Setelah masa perang, Inter memenangi gelar Seri A lagi pada tahun 1953 dan yang ketujuh pada tahun 1954. Setelah memenangi beberapa trofi ini, Inter memasuki masa keemasan mereka yang disebut La Grande Inter. Selama masa keemasan mereka, dibawah asuhan Pelatih Helenio Herrera, Inter memenangkan tiga trofi pada tahun 1963, 1965, dan 1966. Pada waktu ini, Inter juga terkenal dengan kemenangan Piala Eropa dua kali berturut-turut. Pada tahun 1963, Inter memenangkan trofi Piala Eropa mereka setelah mengalahkan klub terkenal Real Madrid. Musim selanjutnya, bermain di kandang mereka sendiri, Inter memenangkan trofi Piala Eropa untuk kedua kalinya setelah mengalahkan klub dari Portugal, Benfica.

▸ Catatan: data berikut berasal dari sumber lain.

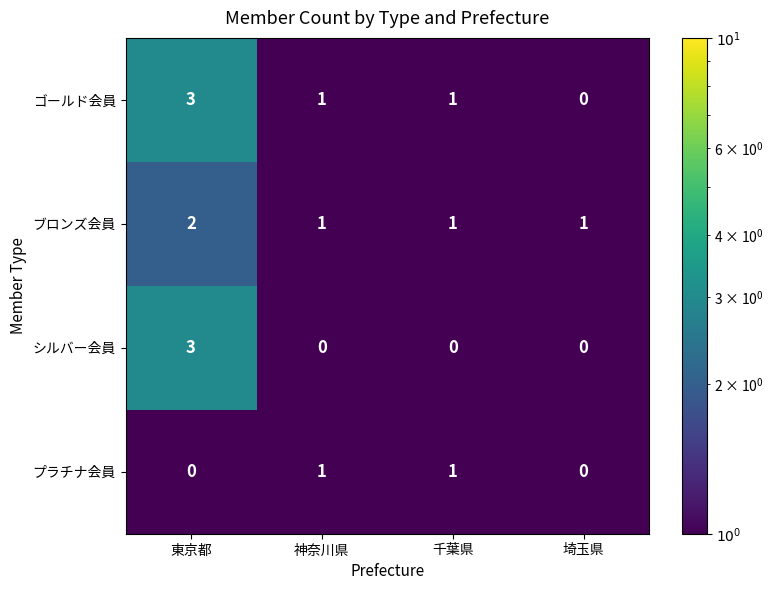

The value of プラチナ会員 at 神奈川県 is 0. True or false?

False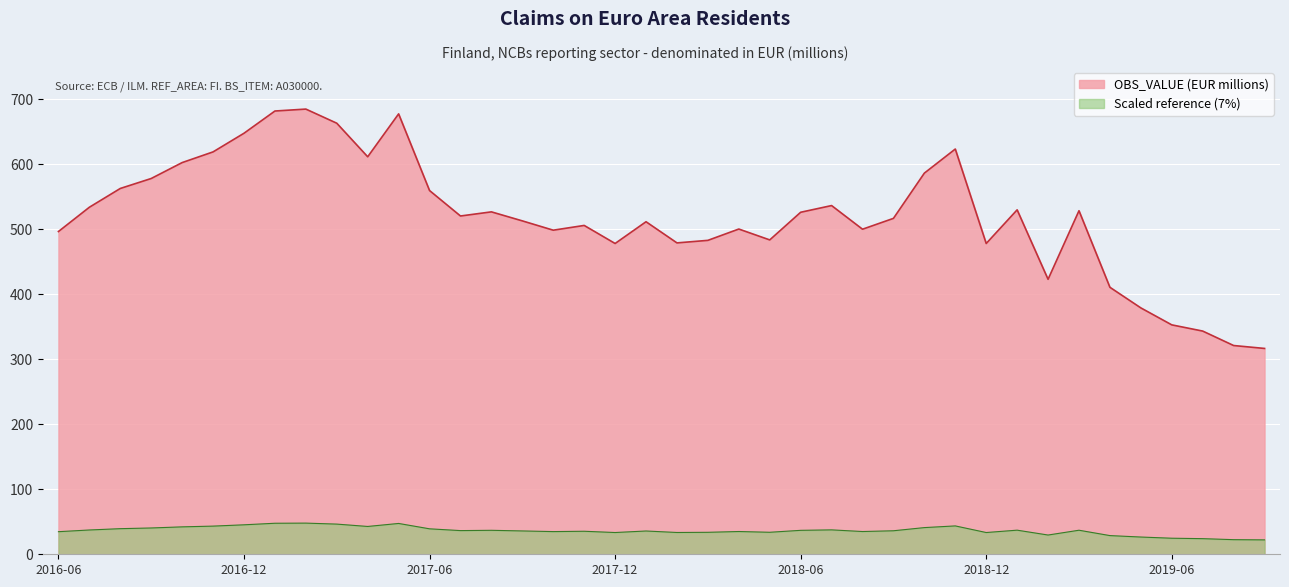

The value at 2017-01 is 682.2. True or false?

True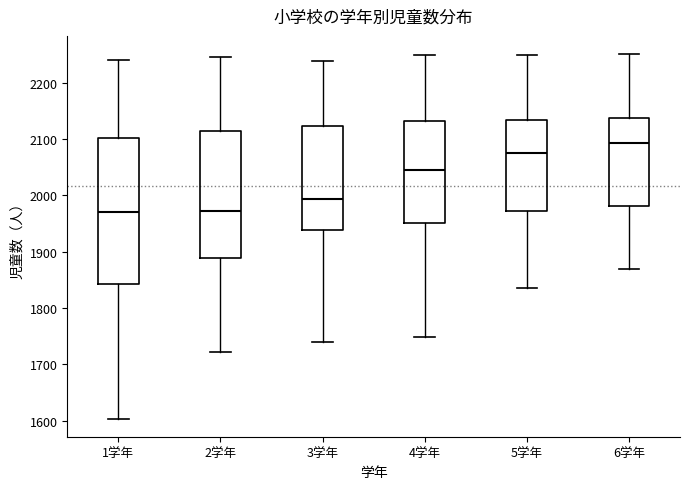

Where does the median line of the box for 5学年 sit on the y-axis? The values are not printed on the chart, so give them approximately, as read against the axis.

2080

Setelah masa keemasan pada tahun 1960, Inter berhasil untuk memenangkan gelar mereka kesebelas kalinya pada tahun 1971 dan kedua belas kalinya pada tahun 1980. Pada tahun 1970 dan 1980, Inter juga memenangi dua trofi Piala Italia pada tahun 1978 dan 1982. Inter berhasil meraih gelar scudetto mereka yang ke tigabelas kali pada tahun 1989 dan membutuhkan waktu yang sangat panjang hingga 17 tahun hingga mereka dapat memenanginya lagi pada tahun 2006, tetapi melalui cara yang lain dari biasa atau yang mereka sebut dengan "Scudetto of Honesty" (juara dari kejujuran), karena mereka tidak terbukti bersalah dalam skandal "calciopoli" yang ikut menyeret beberapa klub besar Italia yang terbukti bersalah dan mendapat penalti pengurangan poin juga pencopotan gelar bagi juara sebelumnya. Baru pada tahun selanjutnya atau 2007 Inter berhasil menjadi juara bertahan, sekaligus menorehkan rekor dengan 17 kemenangan beruntun di kompetisi lokal.